● What is expected:
In the records below, find the line containing "[153,1018,263,1032] self.token ->" and the line containing "[84,302,443,314] [33,325,413,335] to"; please repeat exactly the lines from one to the other, both included, and nothing more.

━━━━━ Material provided ━━━━━

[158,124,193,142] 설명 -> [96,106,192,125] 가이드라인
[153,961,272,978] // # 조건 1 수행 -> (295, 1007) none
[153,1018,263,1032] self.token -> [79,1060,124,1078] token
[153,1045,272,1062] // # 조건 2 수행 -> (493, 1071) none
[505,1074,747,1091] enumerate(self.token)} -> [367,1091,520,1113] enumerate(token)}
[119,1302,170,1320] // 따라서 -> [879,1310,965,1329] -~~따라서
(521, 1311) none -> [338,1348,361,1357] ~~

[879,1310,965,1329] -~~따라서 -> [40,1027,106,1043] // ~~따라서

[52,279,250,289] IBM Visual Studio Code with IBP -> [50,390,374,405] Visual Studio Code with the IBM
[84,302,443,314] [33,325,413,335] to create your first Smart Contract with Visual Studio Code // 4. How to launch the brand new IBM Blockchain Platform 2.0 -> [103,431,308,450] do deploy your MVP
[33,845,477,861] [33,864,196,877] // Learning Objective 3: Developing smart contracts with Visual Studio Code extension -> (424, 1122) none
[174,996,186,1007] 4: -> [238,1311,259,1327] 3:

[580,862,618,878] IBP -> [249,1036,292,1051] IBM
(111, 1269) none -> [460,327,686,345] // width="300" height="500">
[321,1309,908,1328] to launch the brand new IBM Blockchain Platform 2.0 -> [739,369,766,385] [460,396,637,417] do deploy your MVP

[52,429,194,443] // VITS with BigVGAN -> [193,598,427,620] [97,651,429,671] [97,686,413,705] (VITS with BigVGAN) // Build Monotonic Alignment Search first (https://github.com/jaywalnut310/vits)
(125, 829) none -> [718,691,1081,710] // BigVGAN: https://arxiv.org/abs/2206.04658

━━━━━

● Answer section:
[153,1018,263,1032] self.token -> [79,1060,124,1078] token
[153,1045,272,1062] // # 조건 2 수행 -> (493, 1071) none
[505,1074,747,1091] enumerate(self.token)} -> [367,1091,520,1113] enumerate(token)}
[119,1302,170,1320] // 따라서 -> [879,1310,965,1329] -~~따라서
(521, 1311) none -> [338,1348,361,1357] ~~

[879,1310,965,1329] -~~따라서 -> [40,1027,106,1043] // ~~따라서

[52,279,250,289] IBM Visual Studio Code with IBP -> [50,390,374,405] Visual Studio Code with the IBM
[84,302,443,314] [33,325,413,335] to create your first Smart Contract with Visual Studio Code // 4. How to launch the brand new IBM Blockchain Platform 2.0 -> [103,431,308,450] do deploy your MVP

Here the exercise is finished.